THE TASK: In the entries below, find each line with the word "shoulder" and pull it out.

(SOURCE MATERIAL Opens)

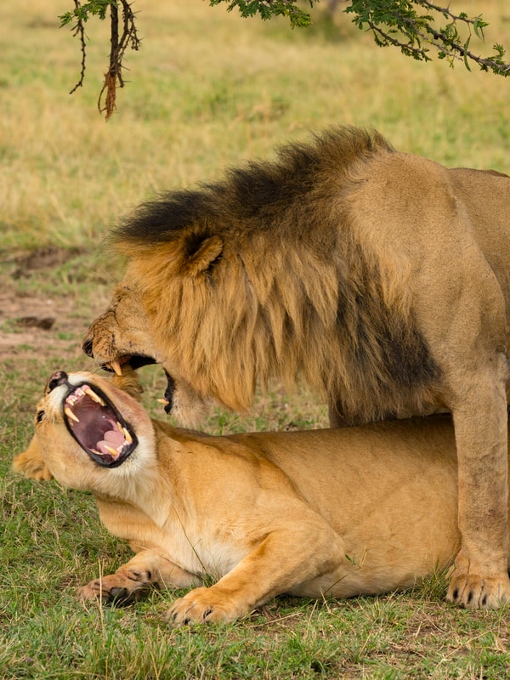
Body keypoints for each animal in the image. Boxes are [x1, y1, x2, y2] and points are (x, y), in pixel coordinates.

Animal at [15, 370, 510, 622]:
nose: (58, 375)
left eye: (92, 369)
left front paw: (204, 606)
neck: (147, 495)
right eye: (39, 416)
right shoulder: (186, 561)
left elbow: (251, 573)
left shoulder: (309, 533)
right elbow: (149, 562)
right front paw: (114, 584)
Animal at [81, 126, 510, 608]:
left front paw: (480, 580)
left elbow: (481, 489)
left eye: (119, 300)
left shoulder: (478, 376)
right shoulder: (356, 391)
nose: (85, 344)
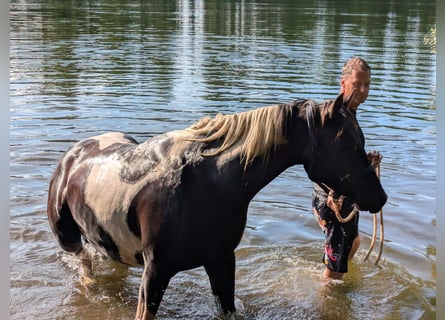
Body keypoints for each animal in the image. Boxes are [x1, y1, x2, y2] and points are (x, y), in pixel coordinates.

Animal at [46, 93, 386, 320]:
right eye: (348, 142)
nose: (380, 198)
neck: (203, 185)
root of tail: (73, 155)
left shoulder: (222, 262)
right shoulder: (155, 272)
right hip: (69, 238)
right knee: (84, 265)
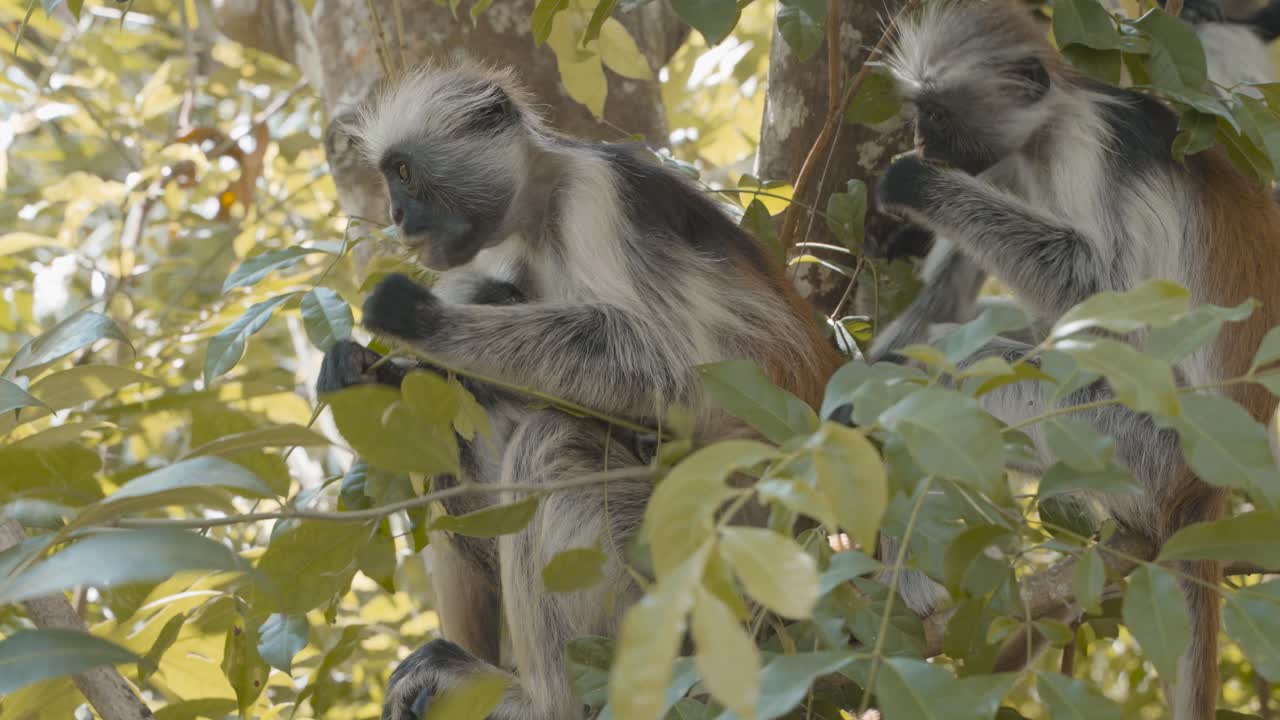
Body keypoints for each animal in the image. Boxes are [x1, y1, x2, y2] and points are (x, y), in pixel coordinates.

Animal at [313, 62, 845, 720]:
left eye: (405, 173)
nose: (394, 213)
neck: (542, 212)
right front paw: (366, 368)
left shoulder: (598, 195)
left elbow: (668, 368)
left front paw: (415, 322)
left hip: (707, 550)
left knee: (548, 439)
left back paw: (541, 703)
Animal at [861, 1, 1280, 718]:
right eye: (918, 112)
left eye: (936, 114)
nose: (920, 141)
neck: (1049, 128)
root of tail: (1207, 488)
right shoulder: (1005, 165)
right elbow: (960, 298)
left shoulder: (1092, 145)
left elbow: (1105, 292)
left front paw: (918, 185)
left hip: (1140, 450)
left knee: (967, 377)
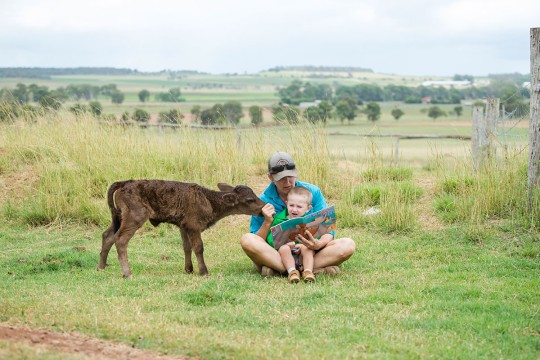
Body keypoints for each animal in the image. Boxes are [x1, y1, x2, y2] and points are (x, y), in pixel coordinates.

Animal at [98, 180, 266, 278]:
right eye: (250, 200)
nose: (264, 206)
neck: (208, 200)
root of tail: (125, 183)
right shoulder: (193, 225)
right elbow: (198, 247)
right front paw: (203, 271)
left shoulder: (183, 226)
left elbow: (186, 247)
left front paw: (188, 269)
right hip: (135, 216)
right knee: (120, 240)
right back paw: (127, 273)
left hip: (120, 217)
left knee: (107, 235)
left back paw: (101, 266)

(SOURCE MATERIAL Closes)

SOLUTION TO THE PROBLEM:
right shoulder: (186, 561)
left shoulder: (309, 533)
left shoulder: (478, 376)
right shoulder: (356, 391)
left shoulder: (222, 262)
right shoulder: (155, 272)
left shoulder: (598, 195)
right shoulder: (1005, 165)
left shoulder: (1092, 145)
right shoulder: (193, 225)
left shoulder: (183, 226)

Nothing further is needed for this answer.